'Living legend' Pharoah Sanders played a brief 3 date UK tour last week, stopping off in Birmingham on Firday October 30th. In the rarified atmosphere of the CBSO centre (the orchestra practice space, I believe) we were treated to 2 hours of classic jazz from Pharoah and his band. He'll be 65 now (born in 1940 i think) and is certainly past his best in terms of fitness. On a few occasions he produced the kind of sounds he became famous for in the late 1960's - he can certainly still control his sqwauking - but it was hard work for him and later in the set he played his sax less and less.
When he did play, though his tone was wonderful - helped by some excellent acoustics in the hall, no doubt - and the intensity of his playing was not in doubt. Sadly I arrived a few minutes late, but was just in time to hear a stellar version of John Coltrane's 'lazybird' with Pharoah doing his best 'sheets of sound' impression. That was followed by a slower number which nearly put Stewart to sleep, and then he played a truncated 'the creator has a master plan' - emphasising the intro over the longer groove section. Fantastic, it was, but a bit of an anticlimax when he stopped just after the main 'a love supreme' riff came in.

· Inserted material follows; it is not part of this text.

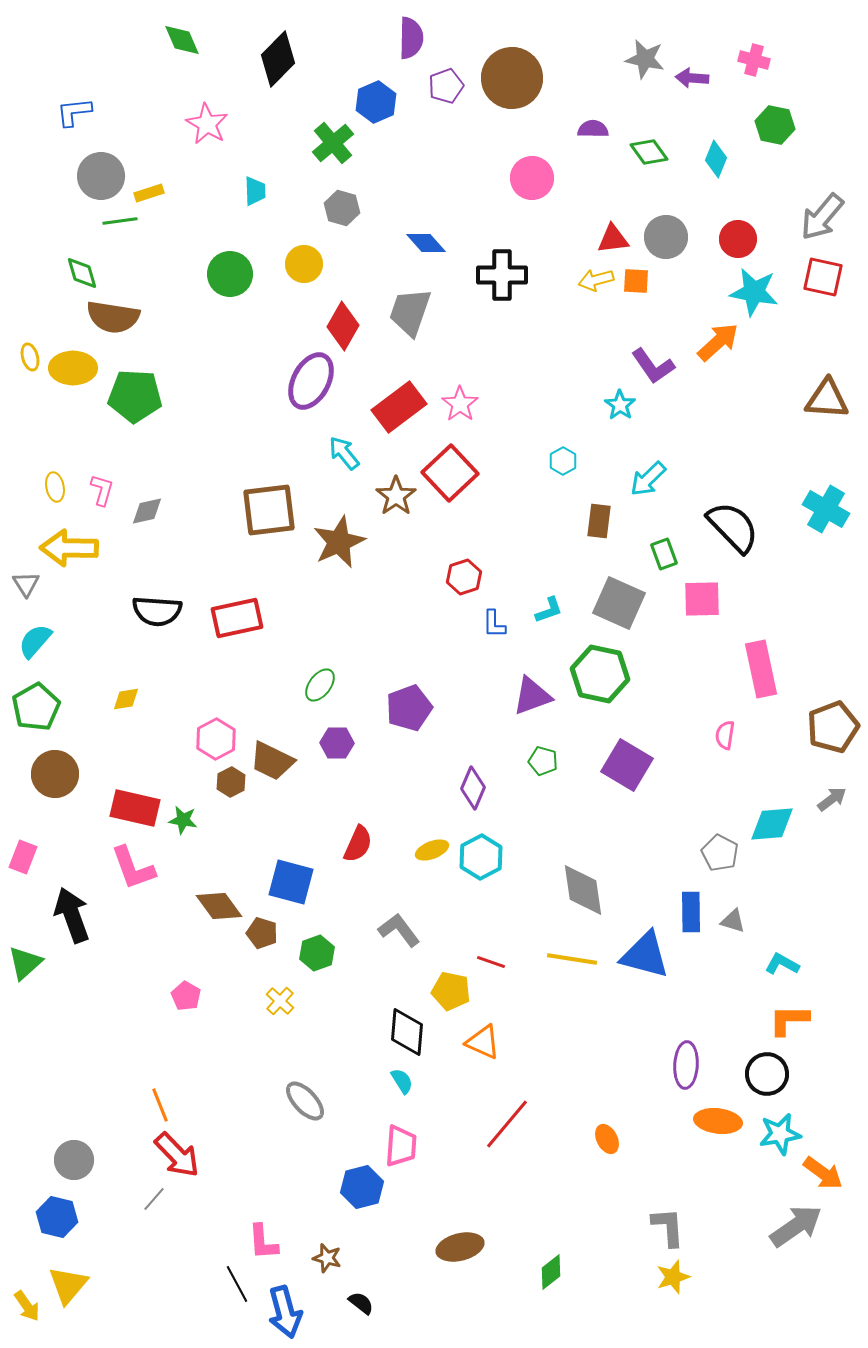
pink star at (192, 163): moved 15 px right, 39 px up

The second set kicked off with a version of 'my favourite things' which was, for me, the highpoint of the evening. Not because of Pharoahs' playing - which was great although limited to a brief improvisation after the theme - but because of the fantastic performance of the other musicians. I can't remember the names - but the pianist played an excellent extended solo in that modal style employed by Herbie Hancock on albums like 'empyrean isles' - always my favourite kind of jazz piano playing. Then the drummer went crazy for a good 5 minutes - i'm sure that guy had at least one extra arm somewhere. There's something really great about this type of drum solo - when the drummer has a small kit (snare, bass, 1 tom, side drum, hihat and 2 ride cymbals - (hope i've got the terminology right, dad!)) but keeps up a stream of continuous invention that makes the entire solo captivating. Max Roach was good at this kind of thing (Charlie Watts and John Bonham were not, if you see what I mean!).
That was followed by a calypso-ish number, with pharoah enjoying himself to the full with some impromptu scat singing down the wrong end of his sax! Another great group performance. And finally, a track with pharoah on vocals - something about 'save our children' - this was the name of a recent (1990's) album so i wonder if the track comes from that? It was ok, pretty low key, though.
All in all, a night of good music and entertainment (almost as much fun was had spotting the bored other halves in the audience!) The venue had it's pros and cons, though. I've already mentioned the quality of the acoustics - it was a bit like sitting at home with a high end stereo and listening to the record - and that was also the problem. It was a bit clinical. As atmospheric as the moon. Perhaps 'polite' is a good word?
Still, a good night in total - it's always great to see a 'living legend' even if they don't live up to their heyday. The other great thing about it was the realisation that there's actually a lot of jazz going on in birmingham these days - something to watch out for for the future.